Why, these Freedom Caucus members ask, should their billionaire patrons be forced — at the barrel of an IRS agent’s gun! — to pay taxes to support the ungrateful masses through “big government” programs? Isn’t it up to each of us to make our own fortunes? Wasn’t Darwin right?

These Republicans believe our government should really only have a few simple mandates: maintain a strong military, tough cops, and a court system to protect their economic empires.

That’s why they’ll support massive prison expansions and nosebleed levels of pentagon spending but (metaphorically) fight to the death to prevent an expansion of Social Security or food stamps.

And that’s why they hate Kevin McCarthy.

In the past, McCarthy has shown a willingness to compromise and negotiate with Democrats.
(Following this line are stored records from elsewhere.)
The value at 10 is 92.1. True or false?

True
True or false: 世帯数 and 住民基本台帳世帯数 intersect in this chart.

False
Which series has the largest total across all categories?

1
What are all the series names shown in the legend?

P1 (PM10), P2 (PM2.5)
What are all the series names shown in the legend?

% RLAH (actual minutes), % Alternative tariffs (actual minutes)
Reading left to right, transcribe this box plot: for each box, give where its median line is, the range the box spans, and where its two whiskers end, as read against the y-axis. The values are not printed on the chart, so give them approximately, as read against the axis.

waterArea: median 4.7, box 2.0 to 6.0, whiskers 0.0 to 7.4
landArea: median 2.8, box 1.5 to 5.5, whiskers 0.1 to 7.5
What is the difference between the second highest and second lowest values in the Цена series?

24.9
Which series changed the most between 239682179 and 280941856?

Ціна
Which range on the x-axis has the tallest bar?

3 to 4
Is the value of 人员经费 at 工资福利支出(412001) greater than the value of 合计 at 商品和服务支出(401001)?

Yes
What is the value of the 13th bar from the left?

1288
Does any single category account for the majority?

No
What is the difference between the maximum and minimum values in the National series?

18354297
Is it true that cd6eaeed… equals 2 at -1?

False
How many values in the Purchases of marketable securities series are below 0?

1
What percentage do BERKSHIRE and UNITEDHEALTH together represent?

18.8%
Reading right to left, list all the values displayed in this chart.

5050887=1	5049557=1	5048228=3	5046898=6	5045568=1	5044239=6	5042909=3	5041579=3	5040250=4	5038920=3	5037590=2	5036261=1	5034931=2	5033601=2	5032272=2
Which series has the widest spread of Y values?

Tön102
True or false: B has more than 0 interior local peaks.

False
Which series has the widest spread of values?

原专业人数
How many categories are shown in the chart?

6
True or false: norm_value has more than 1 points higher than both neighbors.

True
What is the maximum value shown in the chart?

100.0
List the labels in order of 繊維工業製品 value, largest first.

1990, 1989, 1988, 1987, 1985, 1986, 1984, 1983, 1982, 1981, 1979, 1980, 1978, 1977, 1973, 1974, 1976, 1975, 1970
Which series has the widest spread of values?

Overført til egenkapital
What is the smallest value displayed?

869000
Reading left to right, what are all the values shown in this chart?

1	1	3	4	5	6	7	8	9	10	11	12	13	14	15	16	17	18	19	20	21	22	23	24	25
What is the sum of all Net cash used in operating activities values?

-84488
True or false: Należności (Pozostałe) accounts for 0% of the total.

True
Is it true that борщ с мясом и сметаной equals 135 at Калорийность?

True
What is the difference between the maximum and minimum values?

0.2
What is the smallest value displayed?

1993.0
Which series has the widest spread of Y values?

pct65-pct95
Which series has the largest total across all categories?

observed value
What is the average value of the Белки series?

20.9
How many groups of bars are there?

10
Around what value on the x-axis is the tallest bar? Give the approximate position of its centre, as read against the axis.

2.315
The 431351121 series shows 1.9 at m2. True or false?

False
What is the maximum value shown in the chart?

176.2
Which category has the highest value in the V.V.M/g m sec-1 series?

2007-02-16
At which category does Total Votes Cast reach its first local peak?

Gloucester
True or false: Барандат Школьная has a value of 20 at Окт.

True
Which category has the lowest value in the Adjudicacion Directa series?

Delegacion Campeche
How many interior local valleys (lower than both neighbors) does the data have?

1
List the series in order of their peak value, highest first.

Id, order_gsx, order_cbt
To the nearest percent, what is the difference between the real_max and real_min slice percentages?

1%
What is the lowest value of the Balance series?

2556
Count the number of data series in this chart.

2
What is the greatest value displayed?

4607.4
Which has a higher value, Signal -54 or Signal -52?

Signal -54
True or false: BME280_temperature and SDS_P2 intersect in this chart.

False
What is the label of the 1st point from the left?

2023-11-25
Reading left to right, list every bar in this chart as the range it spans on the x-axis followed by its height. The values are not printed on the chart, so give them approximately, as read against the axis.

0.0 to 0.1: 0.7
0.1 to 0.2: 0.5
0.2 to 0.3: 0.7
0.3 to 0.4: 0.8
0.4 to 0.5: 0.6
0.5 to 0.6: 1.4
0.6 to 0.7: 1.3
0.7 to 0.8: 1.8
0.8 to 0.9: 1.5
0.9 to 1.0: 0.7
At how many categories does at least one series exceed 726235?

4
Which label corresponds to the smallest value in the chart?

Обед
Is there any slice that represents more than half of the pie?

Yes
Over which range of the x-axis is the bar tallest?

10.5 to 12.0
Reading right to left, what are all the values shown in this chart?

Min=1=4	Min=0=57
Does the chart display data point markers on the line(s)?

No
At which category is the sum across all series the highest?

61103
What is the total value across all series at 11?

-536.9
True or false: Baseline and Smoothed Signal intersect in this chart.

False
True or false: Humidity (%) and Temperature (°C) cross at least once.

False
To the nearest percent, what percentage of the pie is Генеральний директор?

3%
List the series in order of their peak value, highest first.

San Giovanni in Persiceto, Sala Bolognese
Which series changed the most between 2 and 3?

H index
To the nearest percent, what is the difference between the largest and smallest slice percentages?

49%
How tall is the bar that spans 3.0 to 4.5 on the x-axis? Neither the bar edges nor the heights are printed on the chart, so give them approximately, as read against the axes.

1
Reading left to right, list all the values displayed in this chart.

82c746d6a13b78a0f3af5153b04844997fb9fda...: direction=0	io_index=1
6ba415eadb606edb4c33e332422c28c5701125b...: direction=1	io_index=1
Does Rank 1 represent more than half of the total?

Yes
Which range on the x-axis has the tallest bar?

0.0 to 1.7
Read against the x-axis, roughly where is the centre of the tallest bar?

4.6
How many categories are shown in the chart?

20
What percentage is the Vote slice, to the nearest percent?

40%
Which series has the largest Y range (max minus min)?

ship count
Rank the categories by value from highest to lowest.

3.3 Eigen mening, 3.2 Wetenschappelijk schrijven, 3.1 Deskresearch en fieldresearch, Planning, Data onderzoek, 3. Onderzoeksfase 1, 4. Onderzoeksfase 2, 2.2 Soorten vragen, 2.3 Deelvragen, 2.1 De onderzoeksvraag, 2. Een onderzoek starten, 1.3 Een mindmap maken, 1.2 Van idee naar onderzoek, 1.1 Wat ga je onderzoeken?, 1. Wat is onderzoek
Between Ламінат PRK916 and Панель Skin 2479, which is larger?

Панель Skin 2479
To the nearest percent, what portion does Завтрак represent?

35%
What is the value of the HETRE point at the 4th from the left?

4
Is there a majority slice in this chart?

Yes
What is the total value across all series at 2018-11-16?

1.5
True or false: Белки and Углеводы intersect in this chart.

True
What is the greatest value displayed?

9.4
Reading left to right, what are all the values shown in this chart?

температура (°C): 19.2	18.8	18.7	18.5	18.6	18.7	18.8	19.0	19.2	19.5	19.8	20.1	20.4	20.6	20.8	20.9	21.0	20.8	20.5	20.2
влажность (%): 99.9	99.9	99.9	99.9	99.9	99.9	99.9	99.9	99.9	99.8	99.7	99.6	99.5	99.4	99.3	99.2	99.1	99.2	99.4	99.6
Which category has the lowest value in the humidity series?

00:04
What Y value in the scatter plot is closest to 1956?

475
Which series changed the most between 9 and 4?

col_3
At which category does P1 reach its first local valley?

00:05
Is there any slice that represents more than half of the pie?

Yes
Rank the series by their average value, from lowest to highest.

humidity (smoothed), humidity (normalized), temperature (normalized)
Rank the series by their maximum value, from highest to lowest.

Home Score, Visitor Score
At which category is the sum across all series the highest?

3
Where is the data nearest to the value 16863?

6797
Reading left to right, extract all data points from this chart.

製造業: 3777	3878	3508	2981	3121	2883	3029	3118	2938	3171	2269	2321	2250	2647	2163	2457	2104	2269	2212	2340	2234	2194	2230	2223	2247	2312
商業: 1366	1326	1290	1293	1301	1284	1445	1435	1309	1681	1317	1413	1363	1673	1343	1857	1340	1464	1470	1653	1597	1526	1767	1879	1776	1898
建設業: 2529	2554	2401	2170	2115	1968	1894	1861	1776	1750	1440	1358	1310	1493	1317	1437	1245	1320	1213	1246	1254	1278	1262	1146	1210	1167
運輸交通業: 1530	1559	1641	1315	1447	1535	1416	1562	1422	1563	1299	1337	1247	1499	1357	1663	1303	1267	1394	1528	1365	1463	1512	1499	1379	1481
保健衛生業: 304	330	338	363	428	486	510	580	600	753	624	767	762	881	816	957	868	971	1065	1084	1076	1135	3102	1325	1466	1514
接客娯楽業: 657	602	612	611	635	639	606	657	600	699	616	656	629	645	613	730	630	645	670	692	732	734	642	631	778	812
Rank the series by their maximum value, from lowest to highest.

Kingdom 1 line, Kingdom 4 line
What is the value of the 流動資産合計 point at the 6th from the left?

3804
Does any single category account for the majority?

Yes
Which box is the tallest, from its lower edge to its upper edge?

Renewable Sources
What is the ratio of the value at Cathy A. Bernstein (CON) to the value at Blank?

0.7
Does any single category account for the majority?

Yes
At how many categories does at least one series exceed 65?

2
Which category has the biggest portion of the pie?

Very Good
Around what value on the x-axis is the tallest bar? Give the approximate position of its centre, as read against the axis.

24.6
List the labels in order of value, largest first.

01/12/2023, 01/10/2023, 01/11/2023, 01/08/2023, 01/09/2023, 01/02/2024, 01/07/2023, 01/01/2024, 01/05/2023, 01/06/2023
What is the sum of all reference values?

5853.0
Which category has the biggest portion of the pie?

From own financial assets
Most recently, as Congressman Chip Roy pointed out on the House floor yesterday when nominating Byron Donalds to replace McCarthy, he failed to block the $1.7 trillion omnibus bill through Congress that was loaded with what rightwing billionaires consider “freebies” for “taker” and “moocher” Americans.

All or nearly all of the Freedom Caucus members, dancing to the tune first played by David Koch, don’t believe in our current form of American government. They want us to go back to the pre-1930s America, before FDR’s New Deal.

Those were the halcyon days when workers cowered before their employers, women and minorities knew their places, and government didn’t interfere with the business of dynasty-building even when it meant poisoning entire communities and crushing small businesses.

They appear to agree with the majority of the Supreme Court Republicans who recently began dismantling the “big government” administrative state by ending the EPA’s power to regulate greenhouse gasses.

They’ve already succeeded, over the past 40 years of the Reagan Revolution, at whittling the middle class down from 65 percent of us to around 45 percent of us: NPR commemorated it in 2015 with the headline:The Tipping Point: Most Americans No Longer Are Middle Class.

Now they want even more poverty for workers and more riches for their morbidly rich funders, and don’t believe that “moderate” Republicans will get them there. As Ginni Thomas and a pantheon of “conservative” luminaries wrote yesterday in an open letter opposing McCarthy’s speakership:

“[H]e has failed to answer for, or commit to halting, his coordinated efforts in the 2022 elections to promote moderate Republican candidates over conservatives.”

The “conservative” Republicans have already announced that once they get their act together in Congress with a new speaker, their first order of business is going to be to cut more taxes on billionaires.

While the battle for House Speaker appears to be about personality, it’s really about ideology and policy. It’s about the future of “big government” and whether or not we will continue to have an American middle class.

And as long as Libertarian-leaning billionaires continue pouring cash into the campaigns and lifestyles of Republican members of Congress, this battle that’s been going on for over 40 years to tear apart the American middle-class is not going to end or go away any day soon.